The journey was complete. The Feldbaums made it through the Ellis Island authorities and were on their way to becoming part of the Russian Jewry to settle in New York. Aaron and Judith moved to Brooklyn with their daughters and surrounded by family, they began to find a place for their Old World customs in America.
Shortly after their arrival Rachel and Clara had to find work. Neither had any skills at the time. Rachel started working for Samuel, her brother, in his fur business. She would pick up the phone and say "Hello, one moment please", and go and get Samuel. After a while Samuel was able to get a job on the same floor with a Mr. Bell who made ladies dresses. Rachel of course couldn;'t sew, but they took her on anyway. Little by little she learned, with the help of an Irish woman. Soon she was finishing off snaps and was promoted so that she became a "pinning girl", pinning together the material that was to be sewn. Clara also was very outgoing, she too wanted to make money and got a job sewing in a factory where they made silk underwear.
Of course the girl's earnings went to their mother and whenever Rachel or Clara wanted to buy something their mother gave them a dollar. It was at this time that they received a letter from their sister-in-law Emily, living in Germany with Herschel. Emily wrote in German and no one could read her letter except for Rachel, who earlier had a job during the war translating from Russian to German. Emily's letter said that Herschel was very sick, he had gotten tuberculosis when he was a prisoner of was and now his condition was very poor. Emily wanted to send him to a sanatorium, but she didn't have enough money. So the older sisters and brother in America decided to set aside some money each month to send to Emily. This was all done in secrecy so that Herschel's parents would not detect that he was ill. Rachel and Clara also wanted to contribute, but it was difficult as they gave all their earnings to their mother. They decided to ask their mother for movie money and instead of going to the movies, they would sit in the park for three hours an save what they could to send to Emily for Herschel.

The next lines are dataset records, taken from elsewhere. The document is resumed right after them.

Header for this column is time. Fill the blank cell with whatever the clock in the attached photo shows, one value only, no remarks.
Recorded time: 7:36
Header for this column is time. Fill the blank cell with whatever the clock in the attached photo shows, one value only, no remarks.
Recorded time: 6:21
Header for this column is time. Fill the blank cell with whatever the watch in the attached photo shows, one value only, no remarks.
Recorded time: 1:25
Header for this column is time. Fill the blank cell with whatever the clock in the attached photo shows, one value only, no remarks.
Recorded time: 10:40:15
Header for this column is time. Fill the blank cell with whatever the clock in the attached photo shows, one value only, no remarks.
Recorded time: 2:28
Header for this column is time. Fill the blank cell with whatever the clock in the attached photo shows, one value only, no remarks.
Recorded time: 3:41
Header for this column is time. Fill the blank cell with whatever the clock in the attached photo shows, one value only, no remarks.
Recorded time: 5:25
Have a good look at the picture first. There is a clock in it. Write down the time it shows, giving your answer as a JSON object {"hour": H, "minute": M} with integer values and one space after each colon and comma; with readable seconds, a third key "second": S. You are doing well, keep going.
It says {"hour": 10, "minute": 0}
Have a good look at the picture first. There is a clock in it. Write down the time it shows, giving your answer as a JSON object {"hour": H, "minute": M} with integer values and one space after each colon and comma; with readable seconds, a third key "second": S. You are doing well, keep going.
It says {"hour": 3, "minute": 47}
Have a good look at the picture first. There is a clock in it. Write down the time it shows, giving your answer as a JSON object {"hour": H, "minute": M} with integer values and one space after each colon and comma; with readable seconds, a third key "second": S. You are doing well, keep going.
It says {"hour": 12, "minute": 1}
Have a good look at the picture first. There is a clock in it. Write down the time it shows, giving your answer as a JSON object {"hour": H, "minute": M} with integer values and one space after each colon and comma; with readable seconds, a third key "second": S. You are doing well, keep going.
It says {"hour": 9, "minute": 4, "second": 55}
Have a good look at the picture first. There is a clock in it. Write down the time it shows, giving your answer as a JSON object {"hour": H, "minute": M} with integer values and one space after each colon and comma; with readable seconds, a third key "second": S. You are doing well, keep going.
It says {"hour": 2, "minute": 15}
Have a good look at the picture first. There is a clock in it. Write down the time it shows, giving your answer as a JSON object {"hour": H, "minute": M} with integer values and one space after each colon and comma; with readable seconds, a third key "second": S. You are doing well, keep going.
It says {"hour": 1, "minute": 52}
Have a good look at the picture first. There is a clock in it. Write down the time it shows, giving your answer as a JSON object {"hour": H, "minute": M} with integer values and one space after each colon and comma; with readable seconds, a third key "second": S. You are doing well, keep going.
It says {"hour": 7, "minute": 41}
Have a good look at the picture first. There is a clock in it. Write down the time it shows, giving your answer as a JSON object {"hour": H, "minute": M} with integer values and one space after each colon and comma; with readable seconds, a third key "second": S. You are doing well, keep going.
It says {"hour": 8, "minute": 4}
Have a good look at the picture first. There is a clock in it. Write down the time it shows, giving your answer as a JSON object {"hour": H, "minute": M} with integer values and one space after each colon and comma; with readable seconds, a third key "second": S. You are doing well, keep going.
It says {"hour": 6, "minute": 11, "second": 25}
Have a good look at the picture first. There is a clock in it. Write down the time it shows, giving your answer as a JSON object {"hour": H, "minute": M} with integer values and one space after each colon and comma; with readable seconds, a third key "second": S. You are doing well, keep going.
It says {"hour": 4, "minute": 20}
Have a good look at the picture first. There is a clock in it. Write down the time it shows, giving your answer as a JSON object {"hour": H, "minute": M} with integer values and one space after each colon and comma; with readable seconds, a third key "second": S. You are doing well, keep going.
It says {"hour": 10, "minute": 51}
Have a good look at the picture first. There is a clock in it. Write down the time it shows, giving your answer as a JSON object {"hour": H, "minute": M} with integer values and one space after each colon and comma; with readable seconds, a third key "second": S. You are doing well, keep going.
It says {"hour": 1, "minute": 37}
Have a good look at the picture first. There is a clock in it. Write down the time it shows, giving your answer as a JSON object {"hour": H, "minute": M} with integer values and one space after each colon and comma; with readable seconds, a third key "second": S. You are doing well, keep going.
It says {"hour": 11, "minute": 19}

The miracle that occurred was that none of the children ever told their parents of Herschel's illness. In 1924, shortly after the letter arrived that Herschel had died, Aaron had a dream of his own son's death. Deeply worried, he went to Pauline and asked her to tell him what she knew. While Judith was still unaware, Aaron began to recite kaddish for his son in schul. One day Judith went to the market and a friend asked her, "Who does your husband say kaddish after?". Of course she didn't know, but at home immediately asked Aaron for whom he said kaddish. It was then that she found out her son had died.
Aaron Joshua Feldbaum and Leah Yudas (Judith) Smargon Feldbaum with two of their daughters and a grandson. The photo was taken in New York City but the exact place and date are currently unknown.
Sonny Zafman: This past Sunday (January 24, 1999) I had a chance to talk to Howard Mescon about our grandmother, Judith Feldman. Howard and his mother Rose (Feldbaum Cohen) lived with my grandparents for a number of years. He is the only one that is still alive that remembers her. He said that she was a very quiet, shy person but that she was extremely loving. He never remembers her getting outwardly angry. She busied herself with taking care of the household. I suppose that it was a traditional Jewish old world home, where the father was catered to by everyone. In this case it must have been easy because my grandfather, Aaron was such a warm and loving person.